A red light is flashing for the green energy business.

After a three-year boom, the outlook for wind, solar and other renewable energy companies has turned sharply negative. The tax credits, grants, loans and other subsidies that sparked the growth of these technologies are shrinking fast. It has been called a “subsidy cliff.” The question now is who will fall and who will fly.

Green power skeptics say most businesses in this sector are not ready to face the market on their own. “They’re basically going to disappear,” said economist Benjamin Zycher, a visiting scholar at the American Enterprise Institute. “They’re woefully uneconomical.”

Even those who see a bright future see near-term trouble. In a recent study titled “Beyond Boom & Bust,” analysts from the Brookings Institution, Breakthrough Institute and World Resources Institute warn of “more bankruptcies, consolidations and market contraction” without “timely and targeted policy reform.”

Another study this month by McKinsey Consulting sums up the long-term sunny but short-term grim outlook in its title: “Solar Power: Darkest Before Dawn.”

Why are things suddenly so dark for an industry that, according to the “Boom & Bust” report, received $110 billion in federal support from 2009 through 2011?

The short answer is that the money is drying up. The “Boom & Bust” study estimates that federal support for what it calls “clean tech” will be just over $40 billion from 2012 through 2014. (The study includes funding not only for renewable energy but also for nuclear power, high-speed rail, grid improvements and energy efficiency).

One reason for the drop-off is that spending from the 2009 stimulus bill has mostly run its course. The bill was very good to green energy, giving it about $44 billion through last year. From 2012 through 2014, that support is expected to shrink to about $6.5 billion.

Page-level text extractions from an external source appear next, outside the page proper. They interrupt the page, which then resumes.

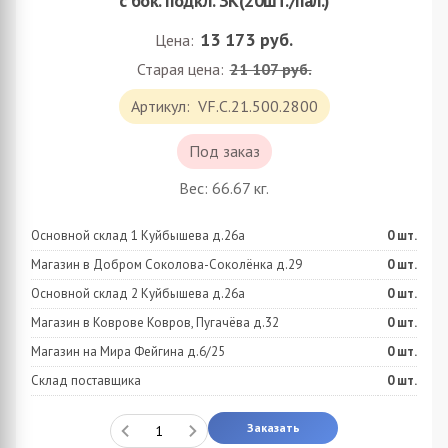
с бок. подкл. ЗК(20шт./пал.)
13 173
руб.
Цена:
Старая цена:
21 107 руб.
Артикул:
VF.C.21.500.2800
Под заказ
Вес:
66.67
кг.
Основной склад 1 Куйбышева д.26а
0
шт.
Магазин в Добром Соколова-Соколёнка д.29
0
шт.
Основной склад 2 Куйбышева д.26а
0
шт.
Магазин в Коврове Ковров, Пугачёва д.32
0
шт.
Магазин на Мира Фейгина д.6/25
0
шт.
Склад поставщика
0
шт.
Заказать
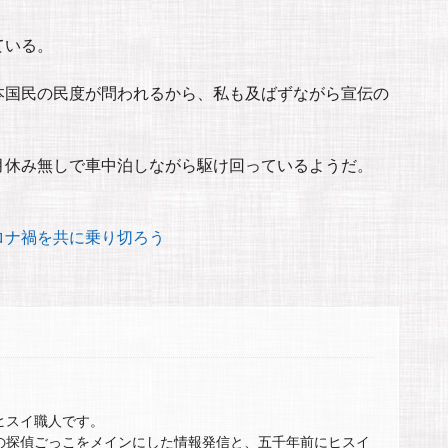
ている。
本国民の民度が問われるから、私も及ばずながら宣伝の
月休み無しで車中泊しながら駆け回っているようだ。
ロナ禍を共に乗り切ろう
ヒスイ職人です。
の探偵ごっこをメインにした情報発信と、五千年前にヒスイ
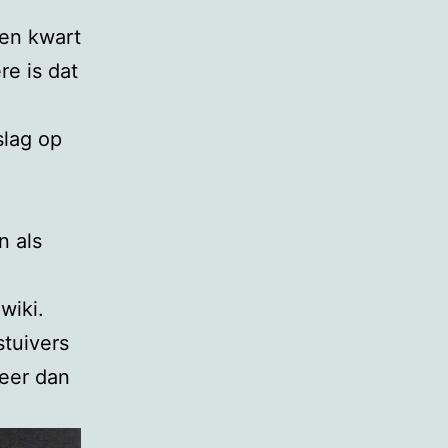
een kwart
e is dat
slag op
n als
wiki.
stuivers
meer dan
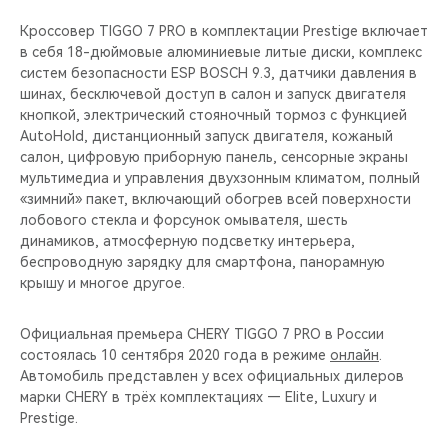
CHERY REMOTE
Кроссовер TIGGO 7 PRO в комплектации Prestige включает
в себя 18-дюймовые алюминиевые литые диски, комплекс
CHERY И СПОРТ
систем безопасности ESP BOSCH 9.3, датчики давления в
шинах, бесключевой доступ в салон и запуск двигателя
НАШИ МЕРОПРИЯТИЯ
кнопкой, электрический стояночный тормоз с функцией
AutoHold, дистанционный запуск двигателя, кожаный
ВИДЕООБЗОРЫ
салон, цифровую приборную панель, сенсорные экраны
мультимедиа и управления двухзонным климатом, полный
«зимний» пакет, включающий обогрев всей поверхности
CHERY ДЛЯ ДЕТЕЙ
лобового стекла и форсунок омывателя, шесть
динамиков, атмосферную подсветку интерьера,
беспроводную зарядку для смартфона, панорамную
крышу и многое другое.
Официальная премьера CHERY TIGGO 7 PRO в России
состоялась 10 сентября 2020 года в режиме
онлайн
.
Автомобиль представлен у всех официальных дилеров
марки CHERY в трёх комплектациях — Elite, Luxury и
Prestige.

Several tax programs aimed at boosting green power are either set to end soon or have already done so. According to the Congressional Budget Office, tax preferences for renewable energy and energy efficiency totaled about $16 billion in 2011. Several of these, worth about $12 billion in all, expired at the end of 2011. An additional $1.4 billion came last year from the Production Tax Credit, which supports mainly wind projects. It will expire for these at the end of 2012.

Financial support is also shrinking overseas. Germany and the U.K. are both rolling back programs that subsidize solar panels on homes and commercial buildings.